Eu, por volta dos 9 anos, dormia o sono da inocência em um beliche junto dos meus irmãos.
Acordava todos os domingos ao som dos sinos e músicas anunciando o horário da missa das crianças, vindos da igreja matriz da minha cidade, que ficava ao lado de casa.
Minha mãe sempre me fazia uma mamadeira quentinha antes de ir para a casa do Papai do Céu, assistir a missa e fazer a catequese. Confesso que deixei a mamadeira bem tarde.
Tão felizes eram os meus domingos!
Porém houveram dois desses domingos que não foram assim, dos quais infelizmente me lembro todos os dias, quase 50 anos depois.
Enquanto dormia senti uma sensação estranha: alguém passava a mão sobre aquele corpo indefeso e puro. Escutei uma voz sussurrando psiuuuu, para que ninguém fosse acordado, além de mim.
Com um sentimento de repugnância eu me esquivei, e me encolhi até conseguir me levantar. Os meus olhos ficaram presos naquele sujeito horrível com seu membro exposto no meio das pernas. Nunca havia visto nada igual. Me senti insegura e com medo.

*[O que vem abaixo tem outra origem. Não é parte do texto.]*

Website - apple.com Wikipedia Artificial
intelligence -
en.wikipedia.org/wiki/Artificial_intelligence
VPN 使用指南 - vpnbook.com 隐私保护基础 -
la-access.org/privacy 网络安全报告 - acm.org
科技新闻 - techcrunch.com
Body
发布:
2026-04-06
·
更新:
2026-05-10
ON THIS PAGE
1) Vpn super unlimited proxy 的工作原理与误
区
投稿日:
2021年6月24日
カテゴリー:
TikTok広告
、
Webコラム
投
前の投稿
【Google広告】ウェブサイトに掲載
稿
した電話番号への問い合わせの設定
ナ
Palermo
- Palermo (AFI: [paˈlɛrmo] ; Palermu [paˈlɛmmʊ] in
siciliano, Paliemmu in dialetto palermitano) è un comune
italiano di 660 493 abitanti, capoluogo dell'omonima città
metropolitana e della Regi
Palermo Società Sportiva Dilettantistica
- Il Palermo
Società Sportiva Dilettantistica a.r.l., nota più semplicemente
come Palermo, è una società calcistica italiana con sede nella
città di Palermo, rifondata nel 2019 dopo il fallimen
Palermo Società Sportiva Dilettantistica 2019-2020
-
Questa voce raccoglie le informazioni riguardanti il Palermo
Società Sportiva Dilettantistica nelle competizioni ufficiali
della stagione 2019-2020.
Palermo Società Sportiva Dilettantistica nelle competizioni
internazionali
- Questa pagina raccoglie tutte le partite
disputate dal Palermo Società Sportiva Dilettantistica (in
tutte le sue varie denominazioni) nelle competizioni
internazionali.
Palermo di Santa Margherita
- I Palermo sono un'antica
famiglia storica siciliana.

Lembrei dos ensinamentos de meu pai e minha mãe: tudo que eu fizer e tiver que ser escondido não é certo.
Então saí do quarto e meu tio - irmão da minha mãe - lá ficou.
Fui até a cozinha, onde a minha mãe estava com seus afazeres. Apenas cheguei perto e pedi o meu leite.
Algum tempo depois, em um outro domingo, ele voltou… As mesmas sensações debaixo da minha camisola branca de bolinhas vermelhas e minha calcinha de algodão.
Dessa vez consegui falar para ele: vou contar isso para meu pai!
Uma nuvem se fez em meus olhos, e ele sumiu. E lá fui eu, como sempre, para a igreja.
Na minha inocência eu achava que também era pecadora. Como se eu tivesse feito aquele pecado, por não ter tido coragem de contar pra ninguém e ele ficar impune.
Eu achava que Jesus estava triste comigo… Se eu tivesse gritado, se eu tivesse feito uma outra coisa qualquer...sei lá né. Eu era tão pequena.
O pecado hoje eu sei que não fui eu que cometi. Mas eu me sentia mal em saber que escondia algo dos meus pais... E esse era o meu pecado.
Nesse dia, ao chegar na igreja, me ajoelhei e olhei para a cruz chorando e pedindo perdão pelo pecado que cometi.
Com nojo de mim mesma senti uma pontada de felicidade, lembrando que naquela mesma manhã de domingo, a catequista iria nos levar ao topo da torre da igreja para vivenciarmos a badalada dos sinos.
Delém... Delém... Foram 11 badaladas, que ecoam até hoje na minha memória.
Depois que ameacei contar para o meu pai ele parou, apesar de, durante a minha adolescência, ainda tentar me cercar na casa da minha avó. Eu conseguia me esquivar, porém era obrigada a conviver com ele nos almoços de domingo. Eu tenho nojo dele.
Nunca contei para o meu pai, porque ele era muito bravo. Eu tinha medo que ele o matasse e fosse preso. Tinha também vergonha e medo de contar.
Contei pra minha mãe, aos 23 anos, num desabafo daqueles, quando quis me separar do pai da minha filha. Ela não fez nada, nunca mais nem tocou no assunto e a relação dela com o irmão nunca mudou.
Meu tio traiu a minha mãe, o meu pai... Todos nós.
Hoje a minha filha e o meu segundo marido sabem.
Tenho problemas de confiança... Penso nos meus filhos e netos e sofro quando sei que podem estar correndo algum perigo.
Sou professora, trabalho com a educação e já detectei 3 abusos de crianças.
Se pudesse voltar lá eu diria para aquela menina o que ainda digo diariamente quando me encontro com ela: você é forte, corajosa e não precisa ter medo.